__To be done__.
Reproduce word for word the lines from the very first one up to and including the line with "common name: Annual mercury".

__Record extracts__.
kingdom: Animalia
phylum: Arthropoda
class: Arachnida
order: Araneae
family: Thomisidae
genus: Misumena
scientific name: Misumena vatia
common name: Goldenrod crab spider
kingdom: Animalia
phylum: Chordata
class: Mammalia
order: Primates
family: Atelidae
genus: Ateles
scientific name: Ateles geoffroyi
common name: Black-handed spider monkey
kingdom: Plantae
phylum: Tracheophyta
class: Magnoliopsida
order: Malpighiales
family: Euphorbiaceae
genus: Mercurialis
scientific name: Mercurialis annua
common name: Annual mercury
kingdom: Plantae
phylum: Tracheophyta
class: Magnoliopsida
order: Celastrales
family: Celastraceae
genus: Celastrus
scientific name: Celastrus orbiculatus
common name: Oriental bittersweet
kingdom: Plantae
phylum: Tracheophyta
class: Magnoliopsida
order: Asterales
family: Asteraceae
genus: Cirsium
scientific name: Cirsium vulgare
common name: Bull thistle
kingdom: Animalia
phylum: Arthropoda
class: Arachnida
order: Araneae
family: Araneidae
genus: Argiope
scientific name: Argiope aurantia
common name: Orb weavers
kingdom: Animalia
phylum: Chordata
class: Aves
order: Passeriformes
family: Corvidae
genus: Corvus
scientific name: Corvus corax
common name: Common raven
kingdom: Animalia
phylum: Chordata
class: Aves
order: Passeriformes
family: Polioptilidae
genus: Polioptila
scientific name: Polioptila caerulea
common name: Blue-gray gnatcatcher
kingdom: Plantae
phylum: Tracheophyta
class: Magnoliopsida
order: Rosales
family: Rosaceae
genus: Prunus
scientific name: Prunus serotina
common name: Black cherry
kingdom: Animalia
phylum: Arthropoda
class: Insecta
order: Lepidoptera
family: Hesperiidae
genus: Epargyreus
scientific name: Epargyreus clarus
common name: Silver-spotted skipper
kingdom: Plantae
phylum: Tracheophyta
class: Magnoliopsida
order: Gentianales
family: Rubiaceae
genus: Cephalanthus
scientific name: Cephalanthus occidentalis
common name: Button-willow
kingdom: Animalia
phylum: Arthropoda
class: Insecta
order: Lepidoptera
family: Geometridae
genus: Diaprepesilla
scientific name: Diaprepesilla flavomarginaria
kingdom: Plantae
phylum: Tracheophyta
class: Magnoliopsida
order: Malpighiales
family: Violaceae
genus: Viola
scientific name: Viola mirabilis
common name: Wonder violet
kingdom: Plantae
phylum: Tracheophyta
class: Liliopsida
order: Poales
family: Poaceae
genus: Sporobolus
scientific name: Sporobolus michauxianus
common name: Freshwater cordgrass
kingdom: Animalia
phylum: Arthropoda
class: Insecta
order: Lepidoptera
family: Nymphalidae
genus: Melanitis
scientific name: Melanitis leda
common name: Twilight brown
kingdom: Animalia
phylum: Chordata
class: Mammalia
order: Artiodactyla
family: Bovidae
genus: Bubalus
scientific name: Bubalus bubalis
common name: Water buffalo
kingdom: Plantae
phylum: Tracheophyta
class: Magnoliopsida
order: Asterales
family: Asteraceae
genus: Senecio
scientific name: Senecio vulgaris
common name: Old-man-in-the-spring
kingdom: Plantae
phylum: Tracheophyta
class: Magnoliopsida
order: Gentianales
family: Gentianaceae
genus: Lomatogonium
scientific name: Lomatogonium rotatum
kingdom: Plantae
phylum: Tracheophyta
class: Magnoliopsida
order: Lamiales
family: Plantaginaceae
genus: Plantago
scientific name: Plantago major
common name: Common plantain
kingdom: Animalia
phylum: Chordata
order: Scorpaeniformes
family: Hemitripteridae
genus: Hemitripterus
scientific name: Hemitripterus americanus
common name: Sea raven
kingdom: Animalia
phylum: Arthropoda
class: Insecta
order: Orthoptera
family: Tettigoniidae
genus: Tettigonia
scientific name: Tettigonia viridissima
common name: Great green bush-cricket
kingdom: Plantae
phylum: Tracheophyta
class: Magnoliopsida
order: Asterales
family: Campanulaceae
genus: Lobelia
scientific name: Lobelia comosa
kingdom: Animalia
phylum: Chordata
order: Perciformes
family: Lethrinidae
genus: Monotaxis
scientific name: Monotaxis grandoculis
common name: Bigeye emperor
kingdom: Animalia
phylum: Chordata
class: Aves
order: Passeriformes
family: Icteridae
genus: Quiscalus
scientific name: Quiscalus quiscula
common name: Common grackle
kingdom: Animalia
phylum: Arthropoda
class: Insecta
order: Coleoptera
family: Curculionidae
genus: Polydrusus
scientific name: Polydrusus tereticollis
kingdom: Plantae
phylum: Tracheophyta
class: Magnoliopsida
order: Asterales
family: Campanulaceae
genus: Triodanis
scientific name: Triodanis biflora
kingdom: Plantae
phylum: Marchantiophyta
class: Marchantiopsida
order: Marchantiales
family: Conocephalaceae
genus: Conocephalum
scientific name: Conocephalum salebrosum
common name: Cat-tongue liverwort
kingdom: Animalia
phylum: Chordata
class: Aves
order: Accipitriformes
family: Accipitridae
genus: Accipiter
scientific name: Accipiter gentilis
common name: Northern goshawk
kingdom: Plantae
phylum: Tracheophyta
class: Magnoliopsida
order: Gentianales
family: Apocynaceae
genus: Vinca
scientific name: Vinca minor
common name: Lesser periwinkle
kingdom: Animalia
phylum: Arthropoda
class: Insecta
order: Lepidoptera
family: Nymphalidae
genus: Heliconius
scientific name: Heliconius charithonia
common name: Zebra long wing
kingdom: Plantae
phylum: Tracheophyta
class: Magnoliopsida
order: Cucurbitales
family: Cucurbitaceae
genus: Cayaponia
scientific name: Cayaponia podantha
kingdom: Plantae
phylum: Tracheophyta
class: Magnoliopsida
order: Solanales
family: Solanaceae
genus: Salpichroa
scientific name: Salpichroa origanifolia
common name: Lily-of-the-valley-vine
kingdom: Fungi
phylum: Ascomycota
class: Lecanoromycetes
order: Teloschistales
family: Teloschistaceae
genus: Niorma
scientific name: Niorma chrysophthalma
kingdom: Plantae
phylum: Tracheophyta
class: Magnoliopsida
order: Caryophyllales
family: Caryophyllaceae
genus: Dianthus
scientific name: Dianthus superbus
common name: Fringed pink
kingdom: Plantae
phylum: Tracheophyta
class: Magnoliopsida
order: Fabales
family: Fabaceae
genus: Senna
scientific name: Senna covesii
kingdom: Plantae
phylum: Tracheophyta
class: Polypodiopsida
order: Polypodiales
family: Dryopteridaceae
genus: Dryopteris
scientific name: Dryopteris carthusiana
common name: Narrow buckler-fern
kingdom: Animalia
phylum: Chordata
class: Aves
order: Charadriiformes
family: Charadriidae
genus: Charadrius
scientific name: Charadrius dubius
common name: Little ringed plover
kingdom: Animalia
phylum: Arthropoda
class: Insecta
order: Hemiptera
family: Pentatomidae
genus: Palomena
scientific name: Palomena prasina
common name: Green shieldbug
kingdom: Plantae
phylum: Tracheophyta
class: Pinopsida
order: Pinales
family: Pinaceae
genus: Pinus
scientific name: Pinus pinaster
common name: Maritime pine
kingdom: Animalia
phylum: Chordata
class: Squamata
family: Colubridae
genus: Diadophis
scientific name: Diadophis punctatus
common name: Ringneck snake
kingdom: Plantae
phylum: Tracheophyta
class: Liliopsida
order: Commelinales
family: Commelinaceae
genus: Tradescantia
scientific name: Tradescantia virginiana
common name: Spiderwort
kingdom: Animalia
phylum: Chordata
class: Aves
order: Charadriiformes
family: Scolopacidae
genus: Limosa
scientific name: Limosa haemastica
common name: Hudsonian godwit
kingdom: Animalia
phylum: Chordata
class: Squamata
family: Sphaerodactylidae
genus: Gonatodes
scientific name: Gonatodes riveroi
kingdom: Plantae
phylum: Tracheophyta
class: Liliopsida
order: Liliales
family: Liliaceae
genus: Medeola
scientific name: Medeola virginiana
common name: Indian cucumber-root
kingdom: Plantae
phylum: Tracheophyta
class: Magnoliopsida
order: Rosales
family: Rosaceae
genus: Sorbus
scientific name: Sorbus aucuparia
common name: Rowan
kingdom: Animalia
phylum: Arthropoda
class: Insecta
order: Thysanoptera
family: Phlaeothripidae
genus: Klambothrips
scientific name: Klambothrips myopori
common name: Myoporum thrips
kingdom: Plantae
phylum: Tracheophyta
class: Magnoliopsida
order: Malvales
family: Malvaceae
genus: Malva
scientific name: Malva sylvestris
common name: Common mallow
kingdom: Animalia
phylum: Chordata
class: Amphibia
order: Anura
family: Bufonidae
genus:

__Written answer__.
kingdom: Animalia
phylum: Arthropoda
class: Arachnida
order: Araneae
family: Thomisidae
genus: Misumena
scientific name: Misumena vatia
common name: Goldenrod crab spider
kingdom: Animalia
phylum: Chordata
class: Mammalia
order: Primates
family: Atelidae
genus: Ateles
scientific name: Ateles geoffroyi
common name: Black-handed spider monkey
kingdom: Plantae
phylum: Tracheophyta
class: Magnoliopsida
order: Malpighiales
family: Euphorbiaceae
genus: Mercurialis
scientific name: Mercurialis annua
common name: Annual mercury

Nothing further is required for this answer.